El cobre, un metal vital para los sectores de energía y construcción, enfrenta un período de fluctuaciones marcadas en 2023. A las 1050 GMT, el precio de referencia en la Bolsa de Metales de Londres (LME) mostraba una caída del 0,5%, situándose en 8.509 dólares por tonelada. Este ajuste de precio ocurre en un contexto donde la demanda china, un actor dominante en el consumo global, muestra signos de debilidad. A pesar de esto, los máximos de cuatro meses alcanzados recientemente, con un pico de 8.640 dólares por tonelada, sugieren una complejidad subyacente en el mercado.

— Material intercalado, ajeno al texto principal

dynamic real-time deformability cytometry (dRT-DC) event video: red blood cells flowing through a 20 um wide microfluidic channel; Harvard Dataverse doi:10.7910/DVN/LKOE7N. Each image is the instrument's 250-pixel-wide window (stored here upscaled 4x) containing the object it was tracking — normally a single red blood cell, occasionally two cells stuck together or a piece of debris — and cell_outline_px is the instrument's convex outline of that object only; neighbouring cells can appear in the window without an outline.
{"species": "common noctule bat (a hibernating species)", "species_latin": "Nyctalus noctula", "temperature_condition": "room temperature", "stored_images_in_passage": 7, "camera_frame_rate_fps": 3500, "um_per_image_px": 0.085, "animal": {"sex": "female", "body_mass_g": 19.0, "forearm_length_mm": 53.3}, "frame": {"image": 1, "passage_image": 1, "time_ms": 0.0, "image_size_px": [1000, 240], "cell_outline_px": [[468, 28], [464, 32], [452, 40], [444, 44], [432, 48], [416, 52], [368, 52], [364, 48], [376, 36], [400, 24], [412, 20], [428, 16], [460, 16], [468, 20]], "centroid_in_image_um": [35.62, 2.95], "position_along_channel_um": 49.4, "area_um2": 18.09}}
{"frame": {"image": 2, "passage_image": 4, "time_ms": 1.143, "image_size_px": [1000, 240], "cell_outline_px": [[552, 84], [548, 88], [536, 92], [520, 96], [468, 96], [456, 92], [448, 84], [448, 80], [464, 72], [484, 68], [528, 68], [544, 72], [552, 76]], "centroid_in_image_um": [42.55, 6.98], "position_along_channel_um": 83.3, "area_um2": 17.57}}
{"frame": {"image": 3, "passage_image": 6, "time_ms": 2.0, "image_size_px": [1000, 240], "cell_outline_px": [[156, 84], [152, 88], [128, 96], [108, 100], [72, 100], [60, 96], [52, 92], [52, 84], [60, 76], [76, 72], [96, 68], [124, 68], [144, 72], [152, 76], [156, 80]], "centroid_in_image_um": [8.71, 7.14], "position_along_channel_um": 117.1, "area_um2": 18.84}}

El mercado inmobiliario chino, tradicionalmente un fuerte demandante de metales industriales, ha sufrido turbulencias a lo largo del año. Las políticas de apoyo gubernamentales no han logrado revertir totalmente esta tendencia. Sin embargo, Carsten Menke, analista de Julius Baer, apunta a un equilibrio emergente: la transición energética podría compensar esta desaceleración en la demanda de cobre.
Las últimas semanas han puesto de relieve la vulnerabilidad en la oferta de cobre. Específicamente, la mina Cobre Panamá de First Quantum, que representó el 1% del suministro mundial extraído el año pasado, ha estado en el centro de la incertidumbre sobre los suministros. Adicionalmente, la reducción en las previsiones de producción de cobre de Anglo American – un 20% y un 18% para el próximo año y 2025 respectivamente – ha contribuido a esta situación.
En el ámbito de otros metales básicos, se observa una dinámica diversa: mientras el aluminio y el zinc experimentan alzas, el estaño y el níquel muestran descensos. Esta variabilidad refleja la complejidad de los mercados de metales en el contexto global actual.